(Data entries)
^^^^^^^^^^^^^^^^
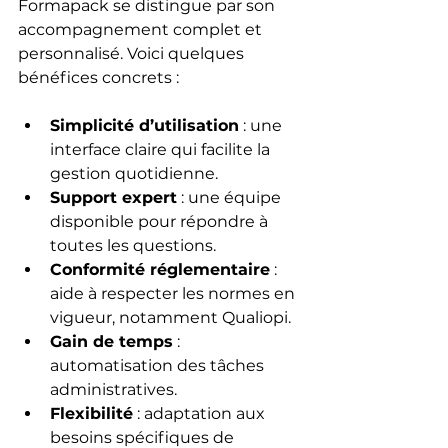
Formapack se distingue par son 
accompagnement complet et 
personnalisé. Voici quelques 
bénéfices concrets :
Simplicité d’utilisation
 : une 
interface claire qui facilite la 
gestion quotidienne.
Support expert
 : une équipe 
disponible pour répondre à 
toutes les questions.
Conformité réglementaire
 : 
aide à respecter les normes en 
vigueur, notamment Qualiopi.
Gain de temps
 : 
automatisation des tâches 
administratives.
Flexibilité
 : adaptation aux 
besoins spécifiques de 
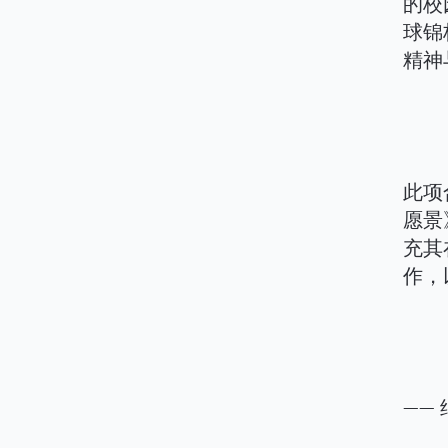
的校
球锦
精神
此项
愿景
充其
作，
——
^^^^^^^^^^^^^^^^
TASK TO COMPLETE: Please transcribe each entry exactly and exclude any image it contains.

TASK ANSWER:
Formapack se distingue par son 
accompagnement complet et 
personnalisé. Voici quelques 
bénéfices concrets :
Simplicité d’utilisation
 : une 
interface claire qui facilite la 
gestion quotidienne.
Support expert
 : une équipe 
disponible pour répondre à 
toutes les questions.
Conformité réglementaire
 : 
aide à respecter les normes en 
vigueur, notamment Qualiopi.
Gain de temps
 : 
automatisation des tâches 
administratives.
Flexibilité
 : adaptation aux 
besoins spécifiques de 
的校
球锦
精神
此项
愿景
充其
作，
——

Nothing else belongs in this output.